-- Opening Marker --

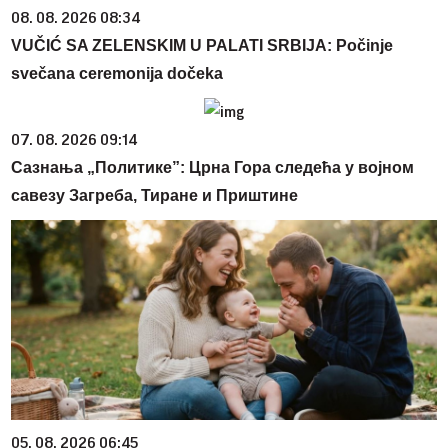
08. 08. 2026 08:34
VUČIĆ SA ZELENSKIM U PALATI SRBIJA: Počinje
svečana ceremonija dočeka
07. 08. 2026 09:14
Сазнања „Политике”: Црна Гора следећа у војном
савезу Загреба, Тиране и Приштине
05. 08. 2026 06:45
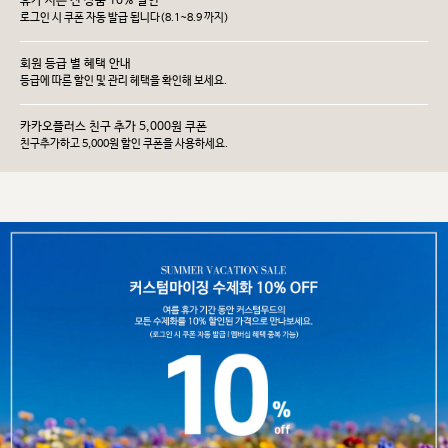
휴가 시즌 전 상품 10% 할인
로그인 시 쿠폰 자동 발급 됩니다(8.1~8.9 까지)
회원 등급 별 혜택 안내
등급에 따른 할인 및 관리 헤택을 확인해 보세요.
카카오플러스 친구 추가 5,000원 쿠폰
친구추가하고 5,000원 할인 쿠폰을 사용하세요.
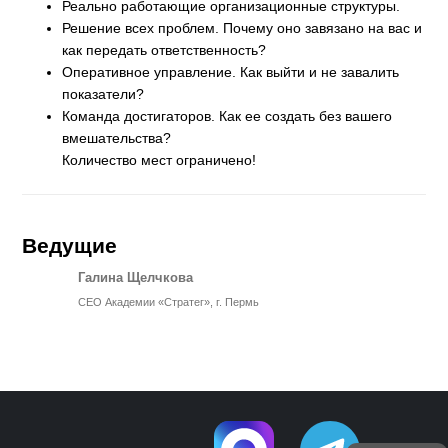
Реально работающие организационные структуры.
Решение всех проблем. Почему оно завязано на вас и
как передать ответственность?
Оперативное управление. Как выйти и не завалить
показатели?
Команда достигаторов. Как ее создать без вашего
вмешательства?
Количество мест ограничено!
Ведущие
Галина Щелчкова
СЕО Академии «Стратег», г. Пермь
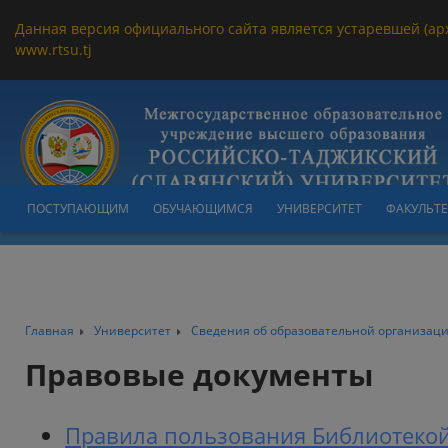
Данная версия официального сайта является устаревшей (ар
www.rtsu.tj
ПОСТУПАЮЩИМ
ОБУЧАЮЩИМСЯ
УНИВЕРСИТЕТ
ФАКУЛЬТ
Главная
Университет
Сведения об образовательной организац
Правовые документы
Правила пользования Библиотеко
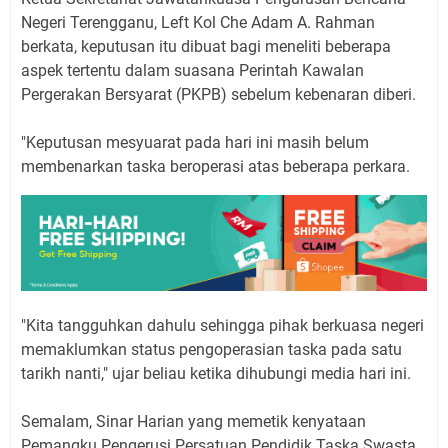
Negeri Terengganu, Left Kol Che Adam A. Rahman
berkata, keputusan itu dibuat bagi meneliti beberapa
aspek tertentu dalam suasana Perintah Kawalan
Pergerakan Bersyarat (PKPB) sebelum kebenaran diberi.
"Keputusan mesyuarat pada hari ini masih belum
membenarkan taska beroperasi atas beberapa perkara.
"Kita tangguhkan dahulu sehingga pihak berkuasa negeri
memaklumkan status pengoperasian taska pada satu
tarikh nanti," ujar beliau ketika dihubungi media hari ini.
Semalam, Sinar Harian yang memetik kenyataan
Pemangku Pengerusi Persatuan Pendidik Taska Swasta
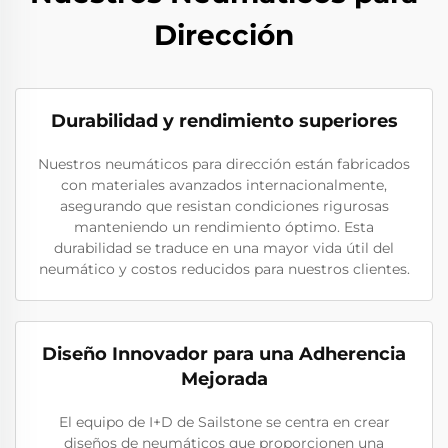
Dirección
Durabilidad y rendimiento superiores
Nuestros neumáticos para dirección están fabricados
con materiales avanzados internacionalmente,
asegurando que resistan condiciones rigurosas
manteniendo un rendimiento óptimo. Esta
durabilidad se traduce en una mayor vida útil del
neumático y costos reducidos para nuestros clientes.
Diseño Innovador para una Adherencia
Mejorada
El equipo de I+D de Sailstone se centra en crear
diseños de neumáticos que proporcionen una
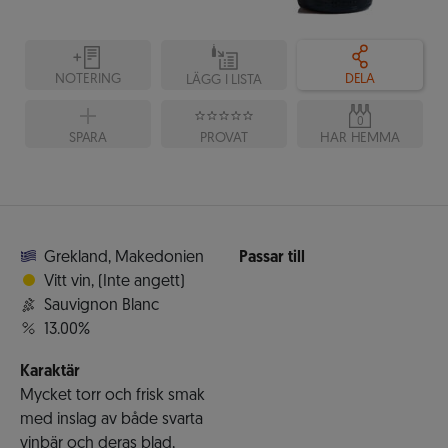
NOTERING
DELA
LÄGG I LISTA
0
SPARA
PROVAT
HAR HEMMA
Grekland
,
Makedonien
Passar till
Vitt vin
,
(Inte angett)
Sauvignon Blanc
13.00%
Karaktär
Mycket torr och frisk smak
med inslag av både svarta
vinbär och deras blad,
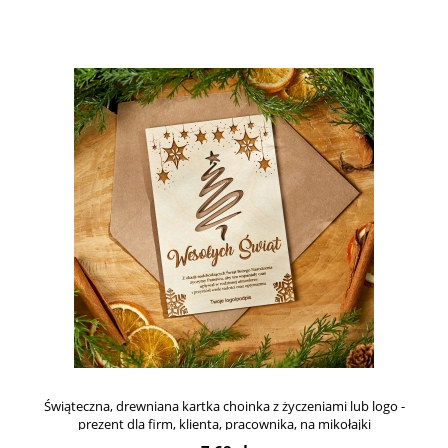
Świąteczna, drewniana kartka choinka z życzeniami lub logo -
prezent dla firm, klienta, pracownika, na mikołajki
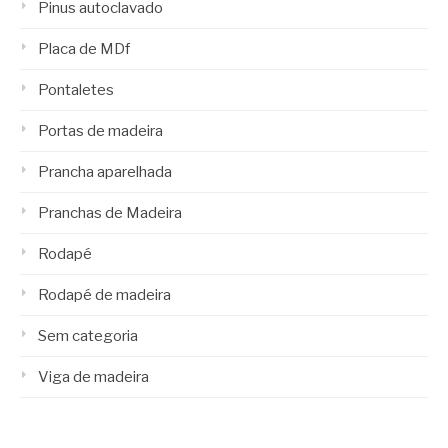
Pinus autoclavado
Placa de MDf
Pontaletes
Portas de madeira
Prancha aparelhada
Pranchas de Madeira
Rodapé
Rodapé de madeira
Sem categoria
Viga de madeira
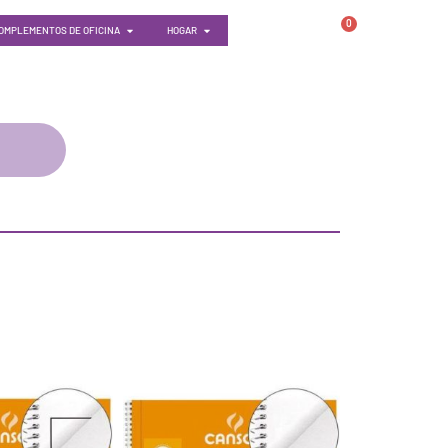
0
OMPLEMENTOS DE OFICINA
HOGAR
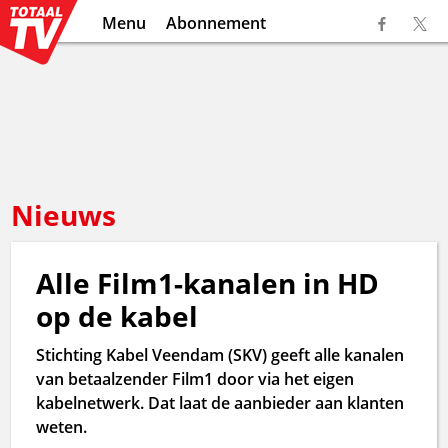
Menu
Abonnement
Nieuws
Alle Film1-kanalen in HD
op de kabel
Stichting Kabel Veendam (SKV) geeft alle kanalen
van betaalzender Film1 door via het eigen
kabelnetwerk. Dat laat de aanbieder aan klanten
weten.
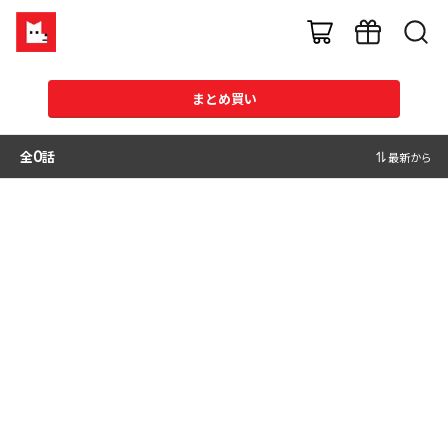
まとめ買い
全
0
話
最新から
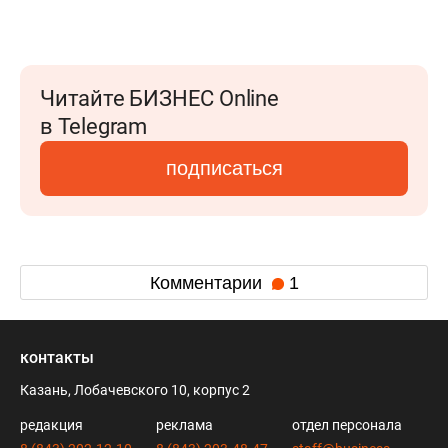
Читайте БИЗНЕС Online
в Telegram
подписаться
Комментарии
1
контакты
Казань, Лобачевского 10, корпус 2
редакция
реклама
отдел персонала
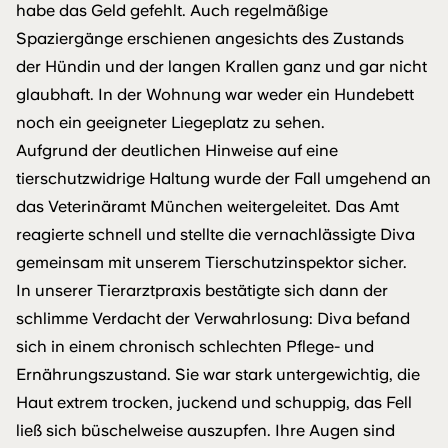
habe das Geld gefehlt. Auch regelmäßige
Spaziergänge erschienen angesichts des Zustands
der Hündin und der langen Krallen ganz und gar nicht
glaubhaft. In der Wohnung war weder ein Hundebett
noch ein geeigneter Liegeplatz zu sehen.
Aufgrund der deutlichen Hinweise auf eine
tierschutzwidrige Haltung wurde der Fall umgehend an
das Veterinäramt München weitergeleitet. Das Amt
reagierte schnell und stellte die vernachlässigte Diva
gemeinsam mit unserem Tierschutzinspektor sicher.
In unserer Tierarztpraxis bestätigte sich dann der
schlimme Verdacht der Verwahrlosung: Diva befand
sich in einem chronisch schlechten Pflege- und
Ernährungszustand. Sie war stark untergewichtig, die
Haut extrem trocken, juckend und schuppig, das Fell
ließ sich büschelweise auszupfen. Ihre Augen sind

-- Closing Marker --

■ EXERCISE ■
In your copy, omit the pictures and restate every line of the data word for word.

■ ANSWER TO THE PROBLEM ■
08. 08. 2026 08:34
VUČIĆ SA ZELENSKIM U PALATI SRBIJA: Počinje
svečana ceremonija dočeka
07. 08. 2026 09:14
Сазнања „Политике”: Црна Гора следећа у војном
савезу Загреба, Тиране и Приштине
05. 08. 2026 06:45
휴가 시즌 전 상품 10% 할인
로그인 시 쿠폰 자동 발급 됩니다(8.1~8.9 까지)
회원 등급 별 혜택 안내
등급에 따른 할인 및 관리 헤택을 확인해 보세요.
카카오플러스 친구 추가 5,000원 쿠폰
친구추가하고 5,000원 할인 쿠폰을 사용하세요.
Реально работающие организационные структуры.
Решение всех проблем. Почему оно завязано на вас и
как передать ответственность?
Оперативное управление. Как выйти и не завалить
показатели?
Команда достигаторов. Как ее создать без вашего
вмешательства?
Количество мест ограничено!
Ведущие
Галина Щелчкова
СЕО Академии «Стратег», г. Пермь
Данная версия официального сайта является устаревшей (ар
www.rtsu.tj
ПОСТУПАЮЩИМ
ОБУЧАЮЩИМСЯ
УНИВЕРСИТЕТ
ФАКУЛЬТ
Главная
Университет
Сведения об образовательной организац
Правовые документы
Правила пользования Библиотеко
Negeri Terengganu, Left Kol Che Adam A. Rahman
berkata, keputusan itu dibuat bagi meneliti beberapa
aspek tertentu dalam suasana Perintah Kawalan
Pergerakan Bersyarat (PKPB) sebelum kebenaran diberi.
"Keputusan mesyuarat pada hari ini masih belum
membenarkan taska beroperasi atas beberapa perkara.
"Kita tangguhkan dahulu sehingga pihak berkuasa negeri
memaklumkan status pengoperasian taska pada satu
tarikh nanti," ujar beliau ketika dihubungi media hari ini.
Semalam, Sinar Harian yang memetik kenyataan
Pemangku Pengerusi Persatuan Pendidik Taska Swasta
Dirección
Durabilidad y rendimiento superiores
Nuestros neumáticos para dirección están fabricados
con materiales avanzados internacionalmente,
asegurando que resistan condiciones rigurosas
manteniendo un rendimiento óptimo. Esta
durabilidad se traduce en una mayor vida útil del
neumático y costos reducidos para nuestros clientes.
Diseño Innovador para una Adherencia
Mejorada
El equipo de I+D de Sailstone se centra en crear
diseños de neumáticos que proporcionen una
NOTERING
DELA
LÄGG I LISTA
0
SPARA
PROVAT
HAR HEMMA
Grekland
,
Makedonien
Passar till
Vitt vin
,
(Inte angett)
Sauvignon Blanc
13.00%
Karaktär
Mycket torr och frisk smak
med inslag av både svarta
vinbär och deras blad,
Świąteczna, drewniana kartka choinka z życzeniami lub logo -
prezent dla firm, klienta, pracownika, na mikołajki
Pinus autoclavado
Placa de MDf
Pontaletes
Portas de madeira
Prancha aparelhada
Pranchas de Madeira
Rodapé
Rodapé de madeira
Sem categoria
Viga de madeira
0
OMPLEMENTOS DE OFICINA
HOGAR
Menu
Abonnement
Nieuws
Alle Film1-kanalen in HD
op de kabel
Stichting Kabel Veendam (SKV) geeft alle kanalen
van betaalzender Film1 door via het eigen
kabelnetwerk. Dat laat de aanbieder aan klanten
weten.
まとめ買い
全
0
話
最新から
Читайте БИЗНЕС Online
в Telegram
подписаться
Комментарии
1
контакты
Казань, Лобачевского 10, корпус 2
редакция
реклама
отдел персонала
habe das Geld gefehlt. Auch regelmäßige
Spaziergänge erschienen angesichts des Zustands
der Hündin und der langen Krallen ganz und gar nicht
glaubhaft. In der Wohnung war weder ein Hundebett
noch ein geeigneter Liegeplatz zu sehen.
Aufgrund der deutlichen Hinweise auf eine
tierschutzwidrige Haltung wurde der Fall umgehend an
das Veterinäramt München weitergeleitet. Das Amt
reagierte schnell und stellte die vernachlässigte Diva
gemeinsam mit unserem Tierschutzinspektor sicher.
In unserer Tierarztpraxis bestätigte sich dann der
schlimme Verdacht der Verwahrlosung: Diva befand
sich in einem chronisch schlechten Pflege- und
Ernährungszustand. Sie war stark untergewichtig, die
Haut extrem trocken, juckend und schuppig, das Fell
ließ sich büschelweise auszupfen. Ihre Augen sind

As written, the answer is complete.